I just finished reading a great book on using Evernote in the classroom. Nicholas Provenzano just released a book called The Complete Guide to Evernote in Education*. If you are an educator, you will want to read this book for not only ideas for leveraging Evernote in the classroom but also for his justification.
The book is a very quick read and only available in digital format. Throughout the book, Provenzano provides countless personal stories how he uses Evernote as well as clear instructions for implementation. He explains he wrote the book on Evernote to include annotating the images.
I picked up the book because I am always on the lookout for useful ways to use Evernote. Provenzano was able to provide examples in an area for which I am not totally experienced – public school teacher. In his book, he explains how teachers, administrators, staff, and students can benefit from Evernote. He stresses three main concepts over and over as he provides examples:
- Evernote can be used on any device, anywhere: Laptop, desktop, iPad, tablet, smartphone, etc. and any operating system; Mac, PC, and Linux.
- Notes can be created in countless ways to include text, Web, images, audio, etc.
- Notes can be organized, shared, and found rapidly.
Provenzano highlights a number of great tools that can be used with Evernote from document scanners to Web clipping tools. Each of the tools helps develop a paperless classroom that is better organized and friendlier to the environment and pocketbook.
Provenzano points out that Evernote can be used to support any class regardless of subject. He backs up his claim by providing great examples for math, music, and even physical fitness.

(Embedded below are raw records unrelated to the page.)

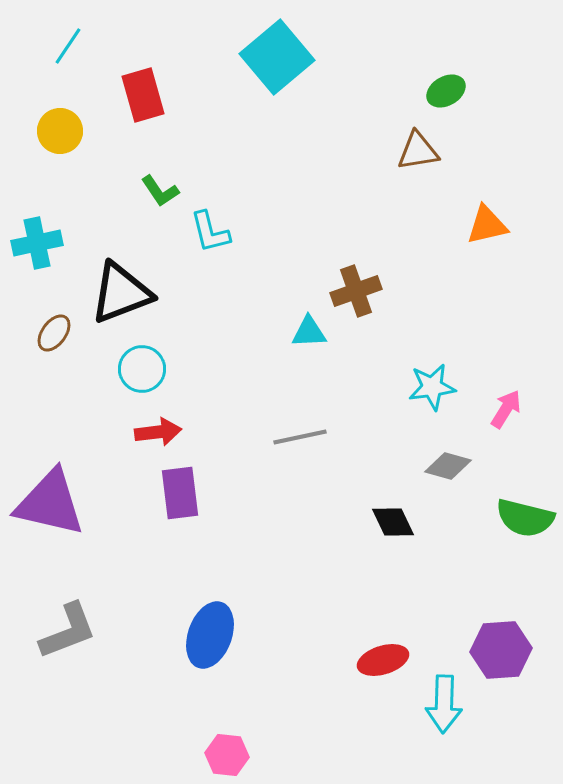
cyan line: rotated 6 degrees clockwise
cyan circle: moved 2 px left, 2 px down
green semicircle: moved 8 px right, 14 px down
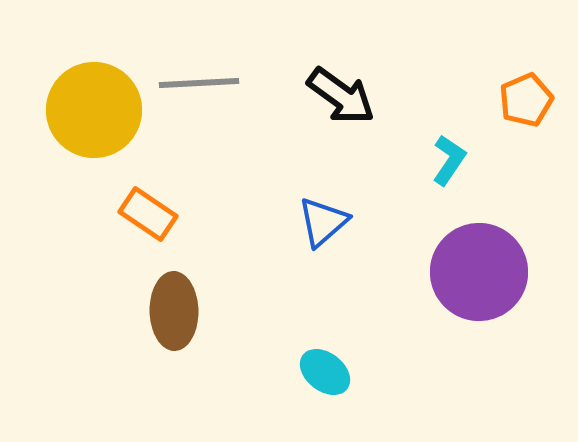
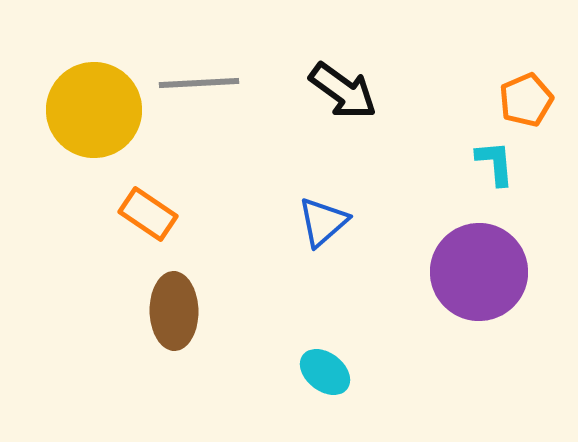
black arrow: moved 2 px right, 5 px up
cyan L-shape: moved 46 px right, 3 px down; rotated 39 degrees counterclockwise
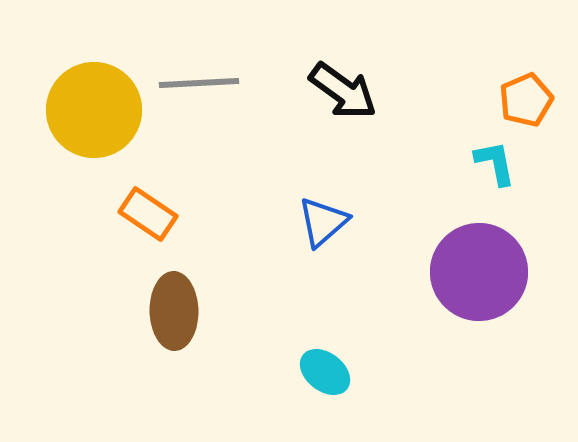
cyan L-shape: rotated 6 degrees counterclockwise
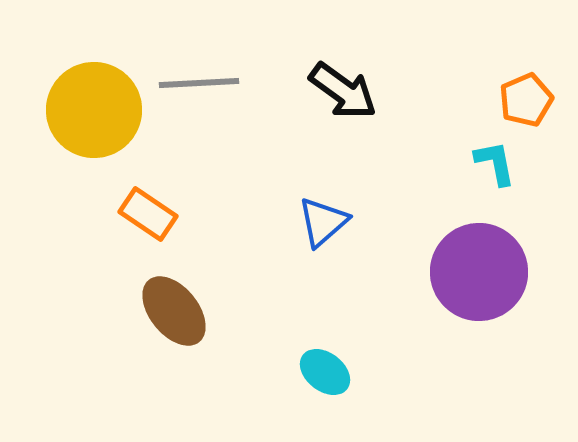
brown ellipse: rotated 38 degrees counterclockwise
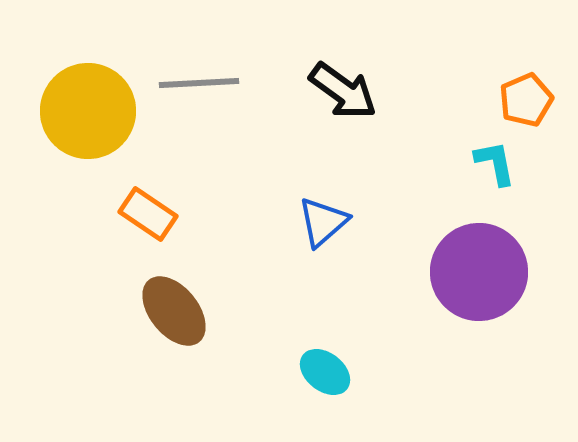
yellow circle: moved 6 px left, 1 px down
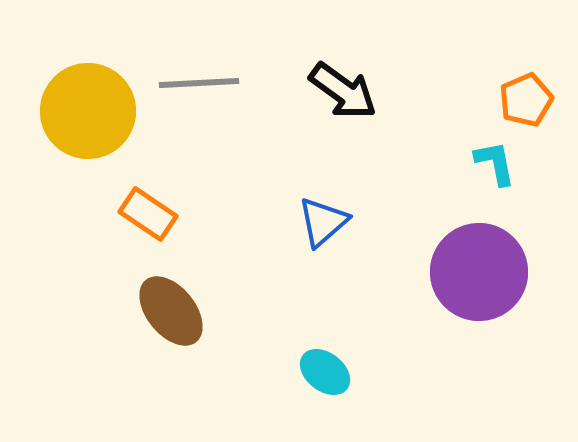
brown ellipse: moved 3 px left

Evernote is a great tool for lifelong anything. Students can be lifelong learners because their class notes will be available throughout their life… instead of discarded at the end of the year. Teachers will be lifelong educators because they will have their lessons always available for immediate update wherever they are… instead of having to sort through filing cabinets and binders.

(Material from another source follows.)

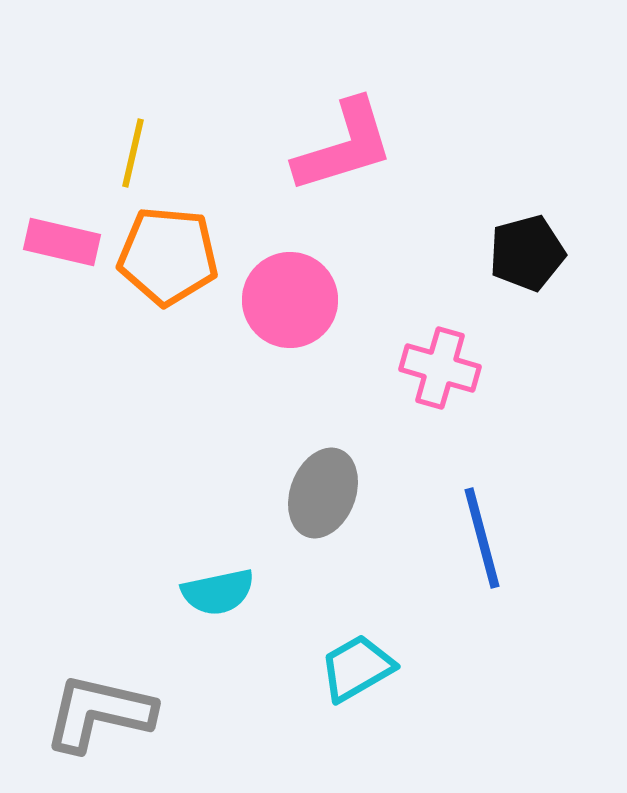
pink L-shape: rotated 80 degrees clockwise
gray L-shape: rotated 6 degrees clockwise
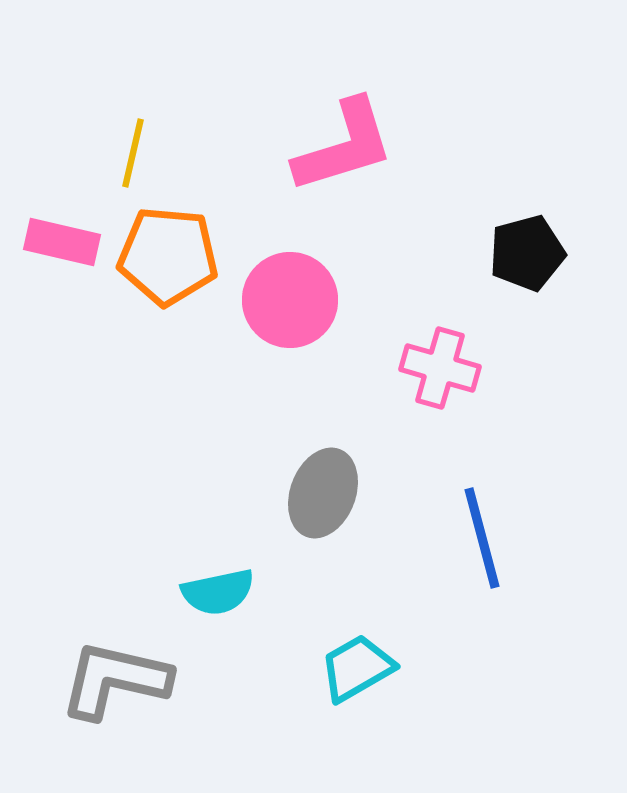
gray L-shape: moved 16 px right, 33 px up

As an e-portfolio tool, Evernote with its capabilities may be the key. Teachers, students, and staff can curate work samples and be able to easily share them with future employers.
Finally, Provenzano points out the benefits of being able to share notes and notebooks with the public, fellow teachers, students, administrators as the need arises. How fast can you find and share a paper document you have stored in a binder in your office on this winter break? Collaboration becomes much easier, and Provenzano provides insight into how to do it.
Are you an educator? Have you heard about Evernote but are still on the fence? I would recommend that you take a look at this book.
How are you using Evernote? I would like to know.